Records provided:
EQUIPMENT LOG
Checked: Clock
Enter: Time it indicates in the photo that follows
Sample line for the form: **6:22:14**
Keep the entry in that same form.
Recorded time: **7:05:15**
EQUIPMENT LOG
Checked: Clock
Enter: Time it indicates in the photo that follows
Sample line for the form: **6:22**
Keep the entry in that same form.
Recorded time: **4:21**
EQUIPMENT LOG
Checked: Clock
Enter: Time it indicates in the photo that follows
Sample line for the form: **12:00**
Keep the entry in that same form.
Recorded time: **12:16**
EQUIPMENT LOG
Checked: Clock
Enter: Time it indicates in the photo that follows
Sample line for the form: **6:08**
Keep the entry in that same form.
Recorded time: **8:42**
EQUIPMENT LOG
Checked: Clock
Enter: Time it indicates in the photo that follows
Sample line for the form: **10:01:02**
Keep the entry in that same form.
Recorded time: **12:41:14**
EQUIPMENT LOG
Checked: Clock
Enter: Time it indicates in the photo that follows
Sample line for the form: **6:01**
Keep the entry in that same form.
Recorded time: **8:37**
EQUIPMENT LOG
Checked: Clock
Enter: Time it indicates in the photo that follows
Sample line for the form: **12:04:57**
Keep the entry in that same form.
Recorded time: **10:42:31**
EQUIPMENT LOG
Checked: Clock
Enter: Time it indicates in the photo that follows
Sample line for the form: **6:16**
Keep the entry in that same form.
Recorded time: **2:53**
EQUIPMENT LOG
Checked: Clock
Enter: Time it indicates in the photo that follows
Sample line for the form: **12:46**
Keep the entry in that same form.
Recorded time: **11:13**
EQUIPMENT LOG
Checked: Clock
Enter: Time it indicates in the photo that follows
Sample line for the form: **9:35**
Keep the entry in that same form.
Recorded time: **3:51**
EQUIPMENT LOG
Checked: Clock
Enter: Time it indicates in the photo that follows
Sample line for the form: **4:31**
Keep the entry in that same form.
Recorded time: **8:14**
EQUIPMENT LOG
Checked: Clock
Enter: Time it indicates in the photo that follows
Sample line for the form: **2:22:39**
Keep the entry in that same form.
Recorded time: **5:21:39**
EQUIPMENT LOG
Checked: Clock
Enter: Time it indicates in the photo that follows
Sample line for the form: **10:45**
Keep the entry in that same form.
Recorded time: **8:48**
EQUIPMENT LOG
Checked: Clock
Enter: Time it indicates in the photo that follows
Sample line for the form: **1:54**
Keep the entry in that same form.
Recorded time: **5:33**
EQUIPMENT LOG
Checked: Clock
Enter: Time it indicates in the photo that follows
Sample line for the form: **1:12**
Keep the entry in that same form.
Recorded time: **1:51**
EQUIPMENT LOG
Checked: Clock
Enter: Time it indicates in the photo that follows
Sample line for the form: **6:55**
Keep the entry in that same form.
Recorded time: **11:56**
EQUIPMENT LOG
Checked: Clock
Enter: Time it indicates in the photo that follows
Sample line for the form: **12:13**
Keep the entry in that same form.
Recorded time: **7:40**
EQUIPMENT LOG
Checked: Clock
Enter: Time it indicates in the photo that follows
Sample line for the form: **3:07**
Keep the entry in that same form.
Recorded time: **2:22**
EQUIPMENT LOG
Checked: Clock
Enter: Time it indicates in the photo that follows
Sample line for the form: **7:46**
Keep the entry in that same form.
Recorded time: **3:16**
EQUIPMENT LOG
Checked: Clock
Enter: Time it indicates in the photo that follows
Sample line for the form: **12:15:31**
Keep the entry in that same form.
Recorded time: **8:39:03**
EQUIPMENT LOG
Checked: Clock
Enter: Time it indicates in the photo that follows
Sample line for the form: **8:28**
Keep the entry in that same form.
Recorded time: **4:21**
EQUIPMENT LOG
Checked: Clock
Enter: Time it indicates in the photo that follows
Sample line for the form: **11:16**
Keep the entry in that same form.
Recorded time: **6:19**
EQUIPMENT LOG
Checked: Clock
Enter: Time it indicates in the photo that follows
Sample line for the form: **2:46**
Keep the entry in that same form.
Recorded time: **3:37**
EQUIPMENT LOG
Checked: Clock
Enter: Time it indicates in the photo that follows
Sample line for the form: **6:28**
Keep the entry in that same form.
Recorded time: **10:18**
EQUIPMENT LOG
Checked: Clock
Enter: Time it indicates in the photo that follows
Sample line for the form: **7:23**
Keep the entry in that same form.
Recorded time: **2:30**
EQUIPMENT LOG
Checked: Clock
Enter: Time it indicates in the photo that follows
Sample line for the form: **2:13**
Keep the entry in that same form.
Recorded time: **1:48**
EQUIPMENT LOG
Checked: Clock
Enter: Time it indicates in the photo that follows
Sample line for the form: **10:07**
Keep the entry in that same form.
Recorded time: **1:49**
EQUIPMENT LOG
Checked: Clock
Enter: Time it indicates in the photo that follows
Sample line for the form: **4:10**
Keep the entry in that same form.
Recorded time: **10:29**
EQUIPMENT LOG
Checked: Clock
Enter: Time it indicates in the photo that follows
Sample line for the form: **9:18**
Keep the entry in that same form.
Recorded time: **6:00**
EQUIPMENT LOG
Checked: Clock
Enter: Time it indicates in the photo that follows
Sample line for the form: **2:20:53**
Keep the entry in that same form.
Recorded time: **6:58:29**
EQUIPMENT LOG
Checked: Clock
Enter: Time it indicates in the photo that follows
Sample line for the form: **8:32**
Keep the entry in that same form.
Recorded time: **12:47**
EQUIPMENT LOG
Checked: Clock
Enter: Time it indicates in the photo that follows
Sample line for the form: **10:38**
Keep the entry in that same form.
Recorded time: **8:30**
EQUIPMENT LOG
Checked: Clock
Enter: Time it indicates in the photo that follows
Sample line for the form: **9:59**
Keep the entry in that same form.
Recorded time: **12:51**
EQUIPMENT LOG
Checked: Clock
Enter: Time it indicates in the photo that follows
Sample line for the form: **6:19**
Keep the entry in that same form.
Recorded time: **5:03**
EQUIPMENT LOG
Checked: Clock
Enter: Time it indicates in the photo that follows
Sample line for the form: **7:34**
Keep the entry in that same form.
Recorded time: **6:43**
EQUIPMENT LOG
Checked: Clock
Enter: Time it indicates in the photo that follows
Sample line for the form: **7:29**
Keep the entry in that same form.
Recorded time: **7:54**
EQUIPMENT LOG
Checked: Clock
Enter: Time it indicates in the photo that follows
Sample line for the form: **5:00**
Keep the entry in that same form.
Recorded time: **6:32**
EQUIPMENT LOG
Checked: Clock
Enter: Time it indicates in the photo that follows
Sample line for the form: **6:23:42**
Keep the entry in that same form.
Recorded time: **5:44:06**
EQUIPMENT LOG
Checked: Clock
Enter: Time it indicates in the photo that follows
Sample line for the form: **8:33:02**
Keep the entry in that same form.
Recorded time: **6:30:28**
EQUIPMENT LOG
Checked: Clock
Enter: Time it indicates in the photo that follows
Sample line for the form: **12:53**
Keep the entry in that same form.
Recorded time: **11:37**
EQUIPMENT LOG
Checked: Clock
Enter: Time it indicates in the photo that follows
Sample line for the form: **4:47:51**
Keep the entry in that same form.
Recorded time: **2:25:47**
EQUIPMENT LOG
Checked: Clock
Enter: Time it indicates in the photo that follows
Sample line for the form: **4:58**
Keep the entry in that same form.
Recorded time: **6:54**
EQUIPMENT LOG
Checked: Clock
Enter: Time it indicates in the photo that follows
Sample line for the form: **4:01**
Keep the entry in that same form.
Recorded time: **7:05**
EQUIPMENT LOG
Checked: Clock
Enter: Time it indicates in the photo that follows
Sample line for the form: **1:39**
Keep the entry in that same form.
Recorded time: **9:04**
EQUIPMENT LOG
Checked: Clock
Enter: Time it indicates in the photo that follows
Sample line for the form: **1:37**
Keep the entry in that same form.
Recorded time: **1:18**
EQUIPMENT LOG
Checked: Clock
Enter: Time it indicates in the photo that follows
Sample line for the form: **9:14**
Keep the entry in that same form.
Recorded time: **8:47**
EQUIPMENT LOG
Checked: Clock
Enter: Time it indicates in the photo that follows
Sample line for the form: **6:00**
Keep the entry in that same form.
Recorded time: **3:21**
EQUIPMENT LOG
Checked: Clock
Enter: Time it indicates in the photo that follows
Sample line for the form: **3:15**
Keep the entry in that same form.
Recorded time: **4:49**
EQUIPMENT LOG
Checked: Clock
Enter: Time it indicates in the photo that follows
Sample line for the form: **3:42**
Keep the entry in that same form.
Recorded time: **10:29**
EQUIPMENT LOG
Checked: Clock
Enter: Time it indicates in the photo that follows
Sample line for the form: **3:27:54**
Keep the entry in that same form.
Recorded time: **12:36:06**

Required work: Reproduce verbatim the lines from the first line of the records through the line containing "Recorded time: **8:42**", with both ends included.

Answer in full:
EQUIPMENT LOG
Checked: Clock
Enter: Time it indicates in the photo that follows
Sample line for the form: **6:22:14**
Keep the entry in that same form.
Recorded time: **7:05:15**
EQUIPMENT LOG
Checked: Clock
Enter: Time it indicates in the photo that follows
Sample line for the form: **6:22**
Keep the entry in that same form.
Recorded time: **4:21**
EQUIPMENT LOG
Checked: Clock
Enter: Time it indicates in the photo that follows
Sample line for the form: **12:00**
Keep the entry in that same form.
Recorded time: **12:16**
EQUIPMENT LOG
Checked: Clock
Enter: Time it indicates in the photo that follows
Sample line for the form: **6:08**
Keep the entry in that same form.
Recorded time: **8:42**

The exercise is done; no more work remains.